ACTION ITEM:
From the data that follows, print exactly the lines starting at the one containing "X0055000Y0015000D03*" and ending at the one containing "X0377500Y0180000D03*"; include both of them and nothing more.

=== GIVEN DATA ===

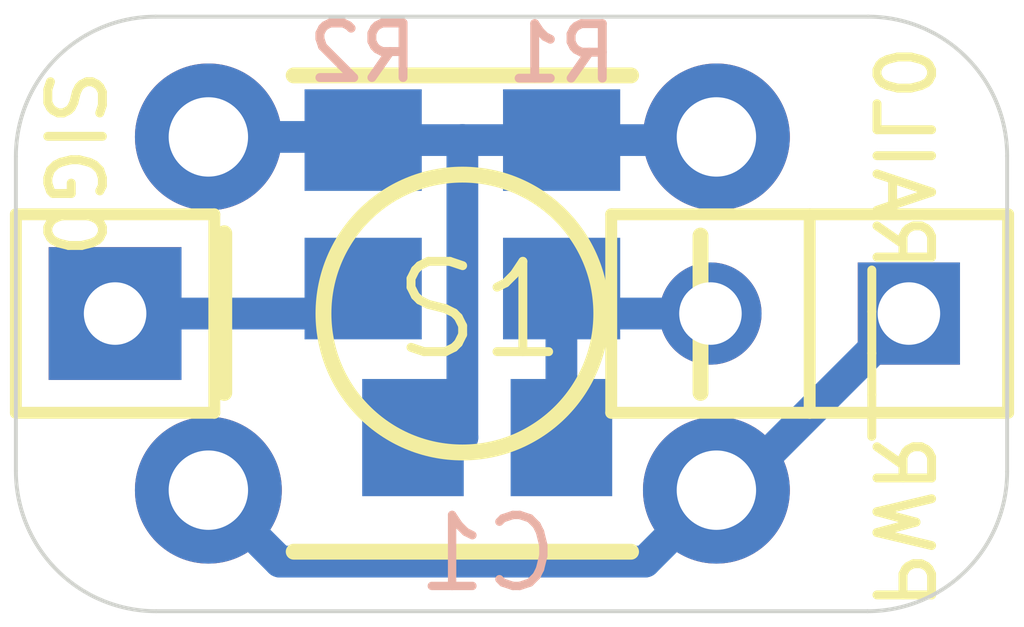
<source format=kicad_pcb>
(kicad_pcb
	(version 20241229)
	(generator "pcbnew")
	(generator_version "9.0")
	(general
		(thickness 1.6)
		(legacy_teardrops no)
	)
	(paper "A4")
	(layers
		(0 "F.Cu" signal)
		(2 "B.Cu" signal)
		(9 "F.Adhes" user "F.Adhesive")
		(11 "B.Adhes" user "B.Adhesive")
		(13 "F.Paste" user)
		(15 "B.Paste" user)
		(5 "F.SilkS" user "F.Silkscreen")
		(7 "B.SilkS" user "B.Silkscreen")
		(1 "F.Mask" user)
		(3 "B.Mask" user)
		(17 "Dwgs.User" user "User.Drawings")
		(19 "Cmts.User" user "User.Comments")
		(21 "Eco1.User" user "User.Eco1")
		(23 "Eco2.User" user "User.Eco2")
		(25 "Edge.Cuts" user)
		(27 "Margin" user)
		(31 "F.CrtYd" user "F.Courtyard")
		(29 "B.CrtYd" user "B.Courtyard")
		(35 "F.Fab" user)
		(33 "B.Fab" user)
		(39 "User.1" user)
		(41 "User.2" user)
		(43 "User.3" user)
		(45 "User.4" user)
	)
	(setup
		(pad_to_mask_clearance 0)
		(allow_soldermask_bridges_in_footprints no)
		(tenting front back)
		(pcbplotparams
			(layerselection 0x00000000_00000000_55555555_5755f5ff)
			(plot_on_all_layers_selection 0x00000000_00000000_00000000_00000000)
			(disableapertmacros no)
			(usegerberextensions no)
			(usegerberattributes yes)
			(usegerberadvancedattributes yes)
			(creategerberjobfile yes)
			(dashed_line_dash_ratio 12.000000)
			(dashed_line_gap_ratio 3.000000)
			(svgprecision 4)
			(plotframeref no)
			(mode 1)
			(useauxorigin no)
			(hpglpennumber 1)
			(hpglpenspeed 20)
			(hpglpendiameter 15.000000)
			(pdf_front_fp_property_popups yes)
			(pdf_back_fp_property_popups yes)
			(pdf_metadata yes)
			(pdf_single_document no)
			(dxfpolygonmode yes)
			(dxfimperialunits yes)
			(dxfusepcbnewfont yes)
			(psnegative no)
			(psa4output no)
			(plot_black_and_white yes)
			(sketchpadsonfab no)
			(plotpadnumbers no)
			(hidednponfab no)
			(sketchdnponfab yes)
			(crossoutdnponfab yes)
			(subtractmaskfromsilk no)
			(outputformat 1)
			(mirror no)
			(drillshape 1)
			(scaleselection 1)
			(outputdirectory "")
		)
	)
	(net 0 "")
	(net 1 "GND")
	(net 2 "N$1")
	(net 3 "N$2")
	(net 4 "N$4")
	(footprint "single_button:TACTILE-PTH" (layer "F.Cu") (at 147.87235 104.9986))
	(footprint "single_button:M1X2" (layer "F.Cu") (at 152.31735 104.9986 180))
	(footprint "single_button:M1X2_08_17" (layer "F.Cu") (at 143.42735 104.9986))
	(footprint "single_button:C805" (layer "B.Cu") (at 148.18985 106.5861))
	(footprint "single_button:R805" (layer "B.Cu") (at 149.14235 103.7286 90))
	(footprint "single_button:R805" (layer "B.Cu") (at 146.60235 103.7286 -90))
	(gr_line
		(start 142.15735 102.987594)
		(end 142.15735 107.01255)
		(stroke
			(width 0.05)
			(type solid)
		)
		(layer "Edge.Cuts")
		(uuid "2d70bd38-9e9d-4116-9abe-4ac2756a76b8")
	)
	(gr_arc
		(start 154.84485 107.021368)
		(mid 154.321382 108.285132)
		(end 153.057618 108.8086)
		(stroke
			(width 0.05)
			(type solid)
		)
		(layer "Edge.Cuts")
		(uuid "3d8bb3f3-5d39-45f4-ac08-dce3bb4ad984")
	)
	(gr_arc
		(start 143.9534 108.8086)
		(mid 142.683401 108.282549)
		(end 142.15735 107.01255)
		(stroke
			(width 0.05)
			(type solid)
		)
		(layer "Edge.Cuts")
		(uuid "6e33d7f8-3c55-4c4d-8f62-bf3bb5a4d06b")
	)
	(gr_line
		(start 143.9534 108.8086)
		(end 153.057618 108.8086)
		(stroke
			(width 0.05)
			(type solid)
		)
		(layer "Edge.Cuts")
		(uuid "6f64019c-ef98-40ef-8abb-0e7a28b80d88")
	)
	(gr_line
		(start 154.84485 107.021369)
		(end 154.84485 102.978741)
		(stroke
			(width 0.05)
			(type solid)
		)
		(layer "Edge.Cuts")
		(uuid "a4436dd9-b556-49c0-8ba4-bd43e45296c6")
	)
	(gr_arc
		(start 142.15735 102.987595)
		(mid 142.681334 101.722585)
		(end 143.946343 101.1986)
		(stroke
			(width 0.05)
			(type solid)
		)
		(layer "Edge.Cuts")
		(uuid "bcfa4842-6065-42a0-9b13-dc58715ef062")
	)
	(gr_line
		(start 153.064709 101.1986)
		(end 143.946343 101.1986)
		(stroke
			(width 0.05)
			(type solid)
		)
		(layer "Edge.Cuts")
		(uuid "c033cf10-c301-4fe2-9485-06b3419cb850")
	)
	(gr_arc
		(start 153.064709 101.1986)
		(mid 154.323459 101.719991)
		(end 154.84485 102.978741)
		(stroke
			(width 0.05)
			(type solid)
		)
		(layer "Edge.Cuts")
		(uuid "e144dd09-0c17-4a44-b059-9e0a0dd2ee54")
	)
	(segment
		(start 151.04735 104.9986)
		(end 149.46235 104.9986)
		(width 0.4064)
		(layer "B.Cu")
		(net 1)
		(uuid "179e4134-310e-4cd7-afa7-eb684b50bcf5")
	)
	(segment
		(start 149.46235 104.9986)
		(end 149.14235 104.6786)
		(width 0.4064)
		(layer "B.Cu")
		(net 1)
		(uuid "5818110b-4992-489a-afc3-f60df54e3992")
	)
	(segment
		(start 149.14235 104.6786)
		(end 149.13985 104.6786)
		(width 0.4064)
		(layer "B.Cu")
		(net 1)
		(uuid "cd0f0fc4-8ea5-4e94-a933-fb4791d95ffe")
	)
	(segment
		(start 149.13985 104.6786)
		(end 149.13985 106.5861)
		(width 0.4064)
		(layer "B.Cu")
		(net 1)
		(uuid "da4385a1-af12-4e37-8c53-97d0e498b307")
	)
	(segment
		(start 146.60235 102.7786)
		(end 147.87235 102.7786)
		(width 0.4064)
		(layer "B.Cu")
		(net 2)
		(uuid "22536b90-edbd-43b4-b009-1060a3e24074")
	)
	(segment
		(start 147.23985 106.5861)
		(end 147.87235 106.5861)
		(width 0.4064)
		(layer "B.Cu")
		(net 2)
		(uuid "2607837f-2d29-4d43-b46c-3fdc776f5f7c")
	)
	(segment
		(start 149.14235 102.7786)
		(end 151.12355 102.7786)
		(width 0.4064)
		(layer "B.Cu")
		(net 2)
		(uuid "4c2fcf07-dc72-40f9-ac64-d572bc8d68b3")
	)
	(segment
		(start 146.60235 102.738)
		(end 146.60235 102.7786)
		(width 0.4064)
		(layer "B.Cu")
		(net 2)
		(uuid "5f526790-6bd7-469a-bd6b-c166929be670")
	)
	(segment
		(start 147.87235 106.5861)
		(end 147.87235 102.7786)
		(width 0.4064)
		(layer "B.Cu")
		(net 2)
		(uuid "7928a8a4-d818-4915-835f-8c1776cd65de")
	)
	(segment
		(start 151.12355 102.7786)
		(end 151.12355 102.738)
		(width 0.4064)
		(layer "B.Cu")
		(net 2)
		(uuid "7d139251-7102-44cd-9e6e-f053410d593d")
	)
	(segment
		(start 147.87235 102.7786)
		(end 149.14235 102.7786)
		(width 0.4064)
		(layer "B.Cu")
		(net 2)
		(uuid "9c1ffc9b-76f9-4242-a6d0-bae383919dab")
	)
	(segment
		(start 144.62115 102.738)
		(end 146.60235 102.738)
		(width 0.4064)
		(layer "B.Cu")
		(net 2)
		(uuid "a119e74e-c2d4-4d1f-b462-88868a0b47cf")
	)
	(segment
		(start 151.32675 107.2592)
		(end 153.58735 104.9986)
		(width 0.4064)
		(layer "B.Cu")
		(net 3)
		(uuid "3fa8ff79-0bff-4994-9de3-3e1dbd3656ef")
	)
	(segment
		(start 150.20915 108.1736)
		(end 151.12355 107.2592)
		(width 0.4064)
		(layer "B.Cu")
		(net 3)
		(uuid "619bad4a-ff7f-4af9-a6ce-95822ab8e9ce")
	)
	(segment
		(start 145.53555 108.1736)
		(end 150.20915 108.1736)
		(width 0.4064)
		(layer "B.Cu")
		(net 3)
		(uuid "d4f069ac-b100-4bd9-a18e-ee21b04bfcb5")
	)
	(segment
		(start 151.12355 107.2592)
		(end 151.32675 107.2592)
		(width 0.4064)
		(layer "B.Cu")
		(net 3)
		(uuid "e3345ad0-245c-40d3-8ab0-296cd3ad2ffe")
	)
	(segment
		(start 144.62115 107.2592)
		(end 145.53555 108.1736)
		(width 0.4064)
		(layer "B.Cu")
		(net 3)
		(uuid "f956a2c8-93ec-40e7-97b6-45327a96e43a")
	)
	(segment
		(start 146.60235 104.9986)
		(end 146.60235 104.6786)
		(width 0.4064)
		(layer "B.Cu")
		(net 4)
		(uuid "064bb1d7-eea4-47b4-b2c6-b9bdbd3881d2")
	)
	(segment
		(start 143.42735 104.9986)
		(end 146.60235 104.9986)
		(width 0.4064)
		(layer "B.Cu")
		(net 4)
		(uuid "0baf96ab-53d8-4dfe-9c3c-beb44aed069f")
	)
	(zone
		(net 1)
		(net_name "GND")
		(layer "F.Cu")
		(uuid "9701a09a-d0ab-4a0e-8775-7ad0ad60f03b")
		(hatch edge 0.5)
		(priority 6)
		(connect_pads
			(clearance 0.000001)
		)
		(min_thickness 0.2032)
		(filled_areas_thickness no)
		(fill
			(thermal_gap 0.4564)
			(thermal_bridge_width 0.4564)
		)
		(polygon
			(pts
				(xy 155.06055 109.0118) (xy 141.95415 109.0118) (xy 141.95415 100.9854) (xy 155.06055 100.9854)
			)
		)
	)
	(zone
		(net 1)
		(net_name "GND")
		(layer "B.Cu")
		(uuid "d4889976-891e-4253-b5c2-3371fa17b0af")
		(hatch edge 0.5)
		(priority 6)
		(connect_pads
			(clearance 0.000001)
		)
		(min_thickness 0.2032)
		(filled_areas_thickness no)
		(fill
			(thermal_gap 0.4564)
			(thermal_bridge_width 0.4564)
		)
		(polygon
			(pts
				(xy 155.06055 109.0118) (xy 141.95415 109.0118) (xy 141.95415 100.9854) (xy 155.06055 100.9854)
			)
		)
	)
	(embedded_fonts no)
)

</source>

===
=== GIVEN DATA ===

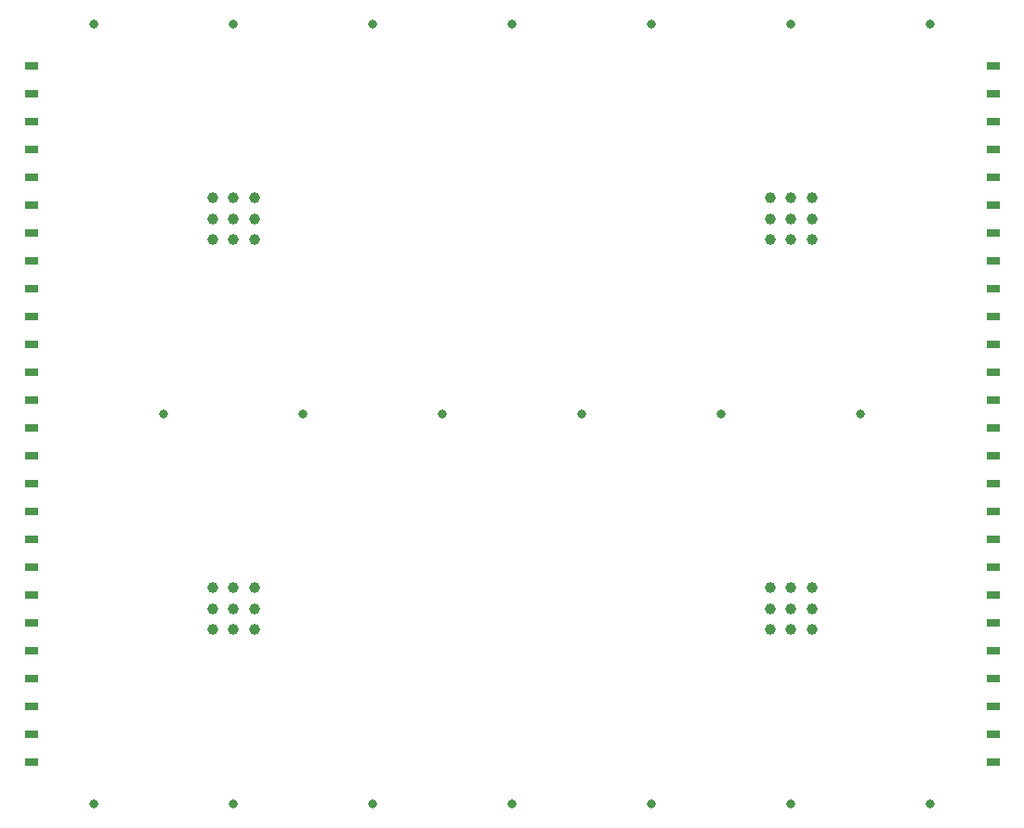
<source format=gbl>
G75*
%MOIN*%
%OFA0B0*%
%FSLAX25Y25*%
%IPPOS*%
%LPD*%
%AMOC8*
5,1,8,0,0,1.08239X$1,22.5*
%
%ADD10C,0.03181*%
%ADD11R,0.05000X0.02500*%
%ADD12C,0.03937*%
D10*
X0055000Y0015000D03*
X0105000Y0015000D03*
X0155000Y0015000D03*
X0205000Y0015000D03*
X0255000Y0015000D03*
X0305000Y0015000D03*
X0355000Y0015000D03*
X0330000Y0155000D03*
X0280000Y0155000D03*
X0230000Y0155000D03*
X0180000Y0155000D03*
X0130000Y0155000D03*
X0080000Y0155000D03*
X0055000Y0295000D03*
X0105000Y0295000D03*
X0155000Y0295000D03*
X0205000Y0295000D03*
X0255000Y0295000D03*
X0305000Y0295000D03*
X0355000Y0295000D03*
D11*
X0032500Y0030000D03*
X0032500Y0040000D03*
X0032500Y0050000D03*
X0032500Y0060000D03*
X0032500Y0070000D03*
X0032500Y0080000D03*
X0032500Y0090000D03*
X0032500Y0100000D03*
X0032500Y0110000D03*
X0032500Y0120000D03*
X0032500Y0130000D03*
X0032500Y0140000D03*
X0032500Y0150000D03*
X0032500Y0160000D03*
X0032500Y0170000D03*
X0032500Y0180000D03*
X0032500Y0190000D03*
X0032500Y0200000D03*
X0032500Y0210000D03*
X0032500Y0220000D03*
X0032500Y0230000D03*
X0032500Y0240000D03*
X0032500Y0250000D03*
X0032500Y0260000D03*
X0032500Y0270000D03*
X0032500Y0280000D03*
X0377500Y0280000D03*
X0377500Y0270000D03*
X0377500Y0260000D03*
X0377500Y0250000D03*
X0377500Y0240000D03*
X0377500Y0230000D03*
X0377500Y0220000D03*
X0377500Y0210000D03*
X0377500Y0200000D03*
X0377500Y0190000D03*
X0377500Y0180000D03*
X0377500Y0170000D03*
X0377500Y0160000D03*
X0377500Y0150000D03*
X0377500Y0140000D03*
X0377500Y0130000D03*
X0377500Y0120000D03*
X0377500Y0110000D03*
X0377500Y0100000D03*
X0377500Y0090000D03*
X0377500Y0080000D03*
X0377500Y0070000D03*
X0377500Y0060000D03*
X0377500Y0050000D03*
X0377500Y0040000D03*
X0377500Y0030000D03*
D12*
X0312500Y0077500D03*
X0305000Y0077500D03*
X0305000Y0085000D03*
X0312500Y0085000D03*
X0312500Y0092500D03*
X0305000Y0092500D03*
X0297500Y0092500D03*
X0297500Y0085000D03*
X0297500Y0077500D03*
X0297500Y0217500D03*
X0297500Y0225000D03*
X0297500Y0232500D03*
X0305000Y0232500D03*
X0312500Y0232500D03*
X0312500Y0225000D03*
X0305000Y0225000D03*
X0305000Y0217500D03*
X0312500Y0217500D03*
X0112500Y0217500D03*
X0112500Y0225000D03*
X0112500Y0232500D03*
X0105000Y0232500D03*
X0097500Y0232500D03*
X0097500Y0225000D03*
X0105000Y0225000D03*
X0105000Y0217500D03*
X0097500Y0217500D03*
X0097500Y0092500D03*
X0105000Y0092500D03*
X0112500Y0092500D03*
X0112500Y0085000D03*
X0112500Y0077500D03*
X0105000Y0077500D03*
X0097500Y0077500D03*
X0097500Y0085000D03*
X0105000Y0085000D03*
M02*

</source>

===

WORKED SOLUTION:
X0055000Y0015000D03*
X0105000Y0015000D03*
X0155000Y0015000D03*
X0205000Y0015000D03*
X0255000Y0015000D03*
X0305000Y0015000D03*
X0355000Y0015000D03*
X0330000Y0155000D03*
X0280000Y0155000D03*
X0230000Y0155000D03*
X0180000Y0155000D03*
X0130000Y0155000D03*
X0080000Y0155000D03*
X0055000Y0295000D03*
X0105000Y0295000D03*
X0155000Y0295000D03*
X0205000Y0295000D03*
X0255000Y0295000D03*
X0305000Y0295000D03*
X0355000Y0295000D03*
D11*
X0032500Y0030000D03*
X0032500Y0040000D03*
X0032500Y0050000D03*
X0032500Y0060000D03*
X0032500Y0070000D03*
X0032500Y0080000D03*
X0032500Y0090000D03*
X0032500Y0100000D03*
X0032500Y0110000D03*
X0032500Y0120000D03*
X0032500Y0130000D03*
X0032500Y0140000D03*
X0032500Y0150000D03*
X0032500Y0160000D03*
X0032500Y0170000D03*
X0032500Y0180000D03*
X0032500Y0190000D03*
X0032500Y0200000D03*
X0032500Y0210000D03*
X0032500Y0220000D03*
X0032500Y0230000D03*
X0032500Y0240000D03*
X0032500Y0250000D03*
X0032500Y0260000D03*
X0032500Y0270000D03*
X0032500Y0280000D03*
X0377500Y0280000D03*
X0377500Y0270000D03*
X0377500Y0260000D03*
X0377500Y0250000D03*
X0377500Y0240000D03*
X0377500Y0230000D03*
X0377500Y0220000D03*
X0377500Y0210000D03*
X0377500Y0200000D03*
X0377500Y0190000D03*
X0377500Y0180000D03*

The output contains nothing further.